Write the next part of the mailing-list thread on blackholing in MPLS VPNs, continuing from its last sentence.
** DOCUMENT EXTRACT follows **
[c-nsp] Blackholing in MPLS VPNs
Arie Vayner (avayner)
avayner at cisco.com
Sat Sep 20 15:18:15 EDT 2008
Ran,
I just ran it through in my lab.
The trick was to set a route-map on the outgoing BGP session for VPNv4
on the originating PE (the one that generates the Null route).
On this route-map I matched on an ext-community (I guess it could be a
regular one too), and did a set ip next-hop to 192.168.2.1
Then, I have created a static route to 192.168.2.1 on the remote PE both
in the global routing table (or else it does not get imported) and then
also in the VRF (both pointing to Null0)
This is my VRF routing table:
R102#show ip route vrf v1
200.1.1.0/32 is subnetted, 2 subnets
B 200.1.1.1 [200/0] via 192.168.2.1, 00:03:58
B 200.1.1.2 [200/0] via 1.1.1.2, 00:03:58
192.168.2.0/32 is subnetted, 1 subnets
S 192.168.2.1 is directly connected, Null0
Arie
-----Original Message-----
From: cisco-nsp-bounces at puck.nether.net
[mailto:cisco-nsp-bounces at puck.nether.net] On Behalf Of Arie Vayner
(avayner)
Sent: Saturday, September 20, 2008 19:24 PM
To: ranl at purepeak.com; cisco-nsp
Subject: Re: [c-nsp] Blackholing in MPLS VPNs
Ran,
Did you try adding a community to the prefix, and then try to match on
it and set next hop locally on the PE?
I did not try it, but can try it later in the lab.
Arie
-----Original Message-----
From: cisco-nsp-bounces at puck.nether.net
[mailto:cisco-nsp-bounces at puck.nether.net] On Behalf Of Ran Liebermann
Sent: Saturday, September 20, 2008 13:41 PM
To: cisco-nsp
Subject: [c-nsp] Blackholing in MPLS VPNs
Hi All,
Common blackholing mechanisms (such as RFC 3882) rely on the next-hop
attribute of BGP, such that the next-hop of the announced prefix will
remain the same as the static route even through the BGP prefix is
locally originated via the redistribute command. This of course works
well when the mechanism is operating in the global routing table of the
routers.
** End of DOCUMENT EXTRACT **
** DATA EXCERPTS follows **
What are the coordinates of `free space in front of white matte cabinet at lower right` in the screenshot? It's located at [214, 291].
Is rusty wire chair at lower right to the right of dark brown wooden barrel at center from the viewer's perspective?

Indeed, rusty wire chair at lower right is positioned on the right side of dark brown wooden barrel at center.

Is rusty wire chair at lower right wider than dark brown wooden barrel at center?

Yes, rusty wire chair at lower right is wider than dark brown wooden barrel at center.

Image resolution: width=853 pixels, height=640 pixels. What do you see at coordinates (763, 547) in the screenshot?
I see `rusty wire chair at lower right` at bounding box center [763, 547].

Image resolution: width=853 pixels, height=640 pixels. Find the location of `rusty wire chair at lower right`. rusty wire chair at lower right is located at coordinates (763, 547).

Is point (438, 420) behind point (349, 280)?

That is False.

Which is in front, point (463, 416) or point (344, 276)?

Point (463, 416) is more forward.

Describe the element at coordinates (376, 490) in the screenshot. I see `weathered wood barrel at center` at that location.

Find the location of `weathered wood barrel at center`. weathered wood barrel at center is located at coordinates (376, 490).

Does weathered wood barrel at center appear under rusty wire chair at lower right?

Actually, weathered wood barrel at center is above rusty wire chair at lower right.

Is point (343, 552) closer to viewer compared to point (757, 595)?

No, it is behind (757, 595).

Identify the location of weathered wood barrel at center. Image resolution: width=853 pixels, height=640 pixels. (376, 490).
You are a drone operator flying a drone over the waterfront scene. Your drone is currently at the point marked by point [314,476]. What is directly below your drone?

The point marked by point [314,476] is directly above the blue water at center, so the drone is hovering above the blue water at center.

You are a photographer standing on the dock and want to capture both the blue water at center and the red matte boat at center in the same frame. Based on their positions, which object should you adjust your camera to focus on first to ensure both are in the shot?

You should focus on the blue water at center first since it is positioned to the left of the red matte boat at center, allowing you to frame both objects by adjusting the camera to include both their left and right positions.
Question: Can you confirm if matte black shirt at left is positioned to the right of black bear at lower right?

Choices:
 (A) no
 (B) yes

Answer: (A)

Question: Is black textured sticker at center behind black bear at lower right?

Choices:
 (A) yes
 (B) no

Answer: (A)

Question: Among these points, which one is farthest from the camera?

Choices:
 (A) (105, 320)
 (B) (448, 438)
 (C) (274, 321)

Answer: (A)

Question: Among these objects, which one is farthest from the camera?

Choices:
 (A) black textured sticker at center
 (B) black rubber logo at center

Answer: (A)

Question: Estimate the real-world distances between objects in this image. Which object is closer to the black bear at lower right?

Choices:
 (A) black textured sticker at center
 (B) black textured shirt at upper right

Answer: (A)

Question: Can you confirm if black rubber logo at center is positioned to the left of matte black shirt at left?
** End of DATA EXCERPTS **
● OUTPUT OF THE EXERCISE
However when trying to operate the mechanism in an MPLS VPN (for example
a VPN for internet traffic instead of the global routing table), then
the mechanism breaks down becuase the prefixes are announced with the
next-hop as the local router. (output examples at the end of the email).
Does anyone have a nice and elegant solution to this?
Thanks,
--
Ran.
For example here is the view of the prefix in the announcing router:
ANNOUNCING_ROUTER#show ip bgp vpnv4 vrf INTERNET 2.2.2.2 BGP routing
table entry for 64512:100:2.2.2.2/32, version 153
Paths: (1 available, best #1, table INTERNET)
Flag: 0x820
Advertised to update-groups:
1
Local
192.168.255.255 from 0.0.0.0 (172.17.17.1)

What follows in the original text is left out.